There is no way of knowing the unknowable, which, as it turns out, is much of what we long to know. But we can dwell in what Berlin calls “the medium,” or “the flow,” “the inexorable power of the present moment.” This is what faith came to mean to Tolstoy. But it was never completely “satisfactory” for a mind seemingly wired to seek rational answers. How could it be? How can it be? This is why some consider Tolstoy to be a nihilist.

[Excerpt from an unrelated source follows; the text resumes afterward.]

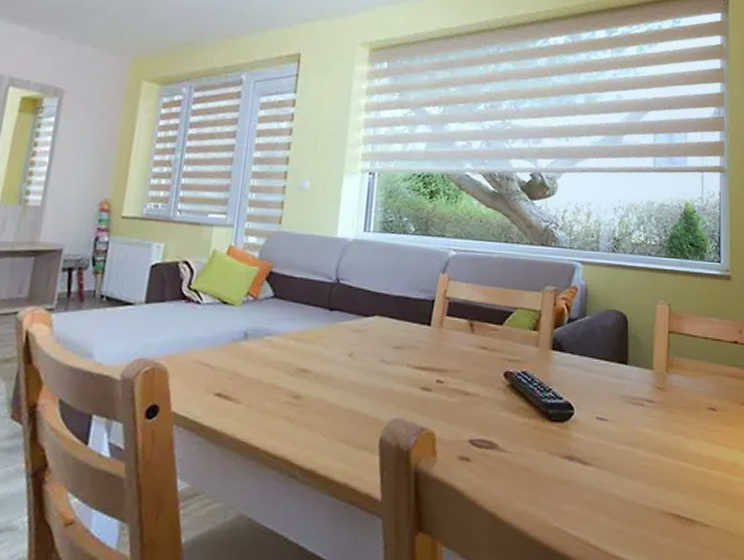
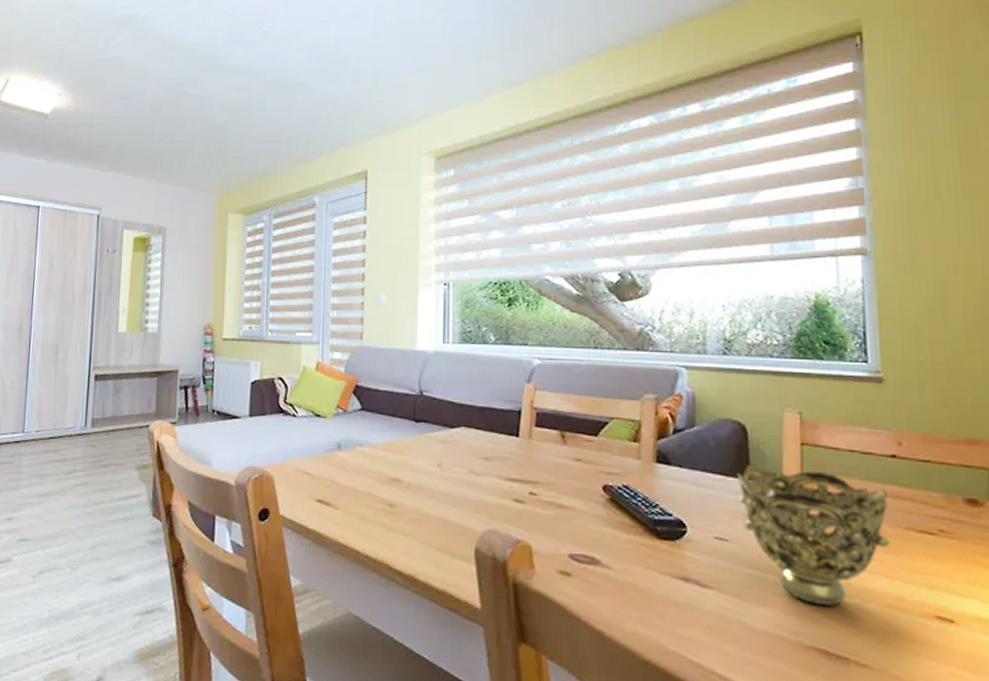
decorative bowl: none [617,350,730,474] -> present [737,464,890,606]

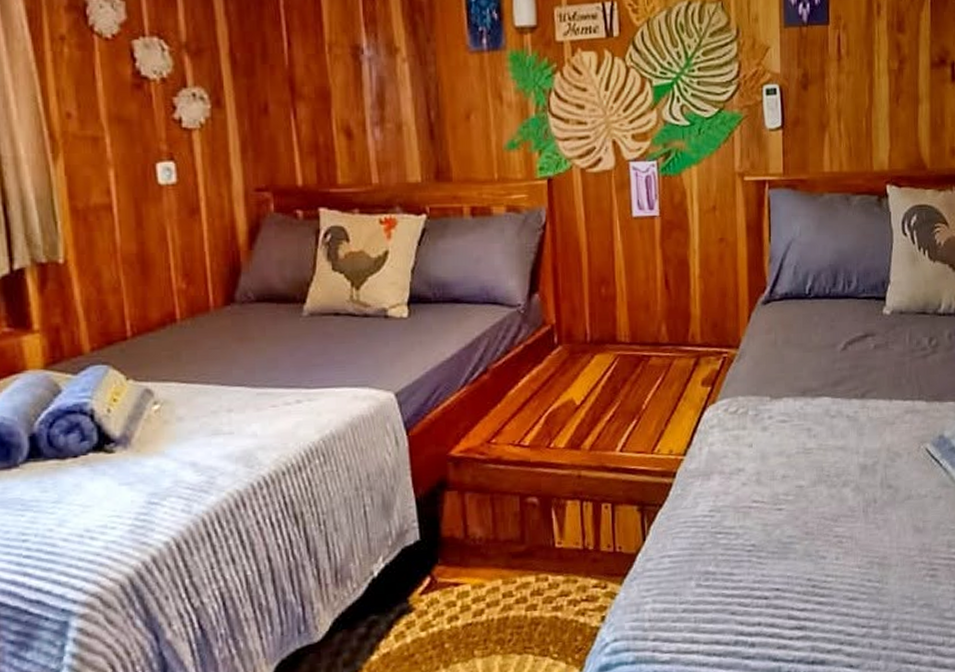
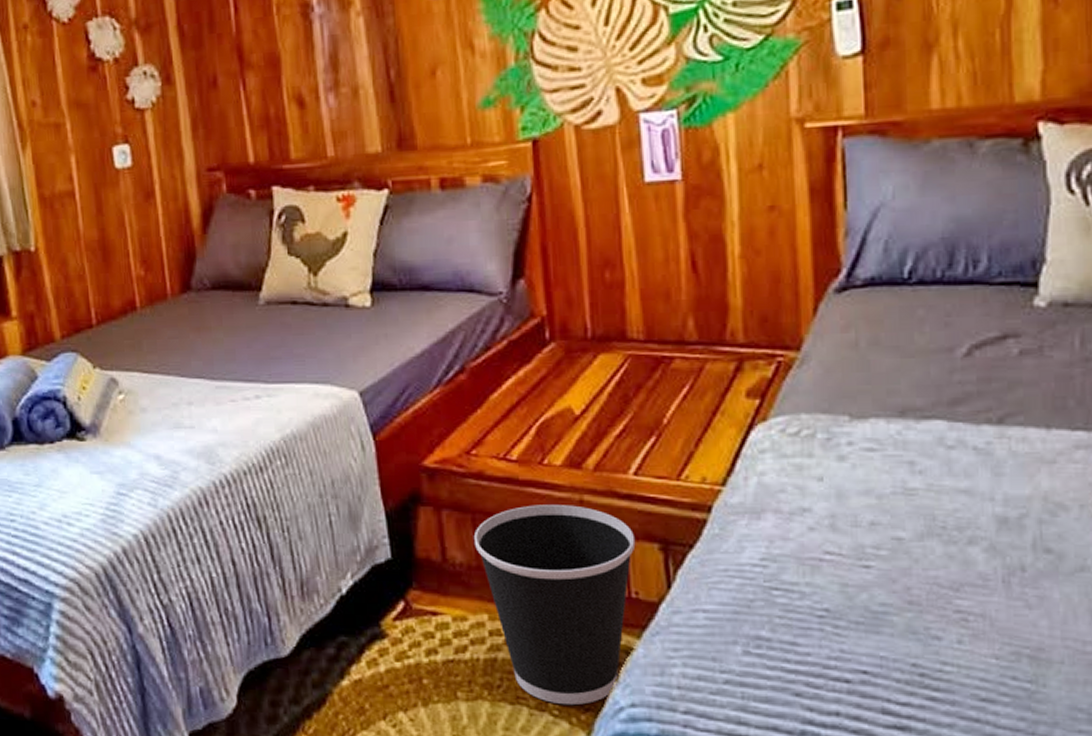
wastebasket: none [491,480,620,649] -> present [473,505,636,706]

For his part, Berlin saw him as by nature a fox (who knows a great many things) who believed in being a hedgehog (who knows one big thing). It just turned out, to his chagrin, that the one big thing there is to know is unknowable (even, alas, for the hedgehog). While Tolstoy’s spiritual journey parallels that of his fictional alter ego, Levin, the latter’s relatively happy ending represents an idealized version of life that diverged in a big way from the author’s own. As a wealthy landowner and celebrated intellectual known the world over, was always out of his element among the peasant class he so romanticized. He certainly saw his share of tragedy nonetheless. Five of his thirteen children died in childhood. Just as for Ivan Ilyich, no airtight syllogism could make sense of the reality of their deaths. At the end of his own life, Berlin observes,
Tolstoy’s sense of reality was … too devastating to be compatible with any moral ideal which he was able to construct out of the fragments into which his intellect shivered the world, and he dedicated all of his vast strength of mind and will to the lifelong denial of this fact. At once insanely proud and filled with self-hatred, omniscient and doubting everything, cold and violently passionate, contemptuous and self-abasing, tormented and detached, surrounded by an adoring family, by devoted followers, by the admiration of the entire civilized world, and yet almost wholly isolated, he is the most tragic of the great writers, a desperate old man, beyond human aid, wandering self blinded [like Oedipus] at Colonus.
Tolstoy’s spiritual journey is a reminder that faith doesn’t promise the solace of an Answer, or any solace at all in the end, but can, row after row, give us some sustaining work in which, by the sweat of our brows, to lose ourselves in the meantime.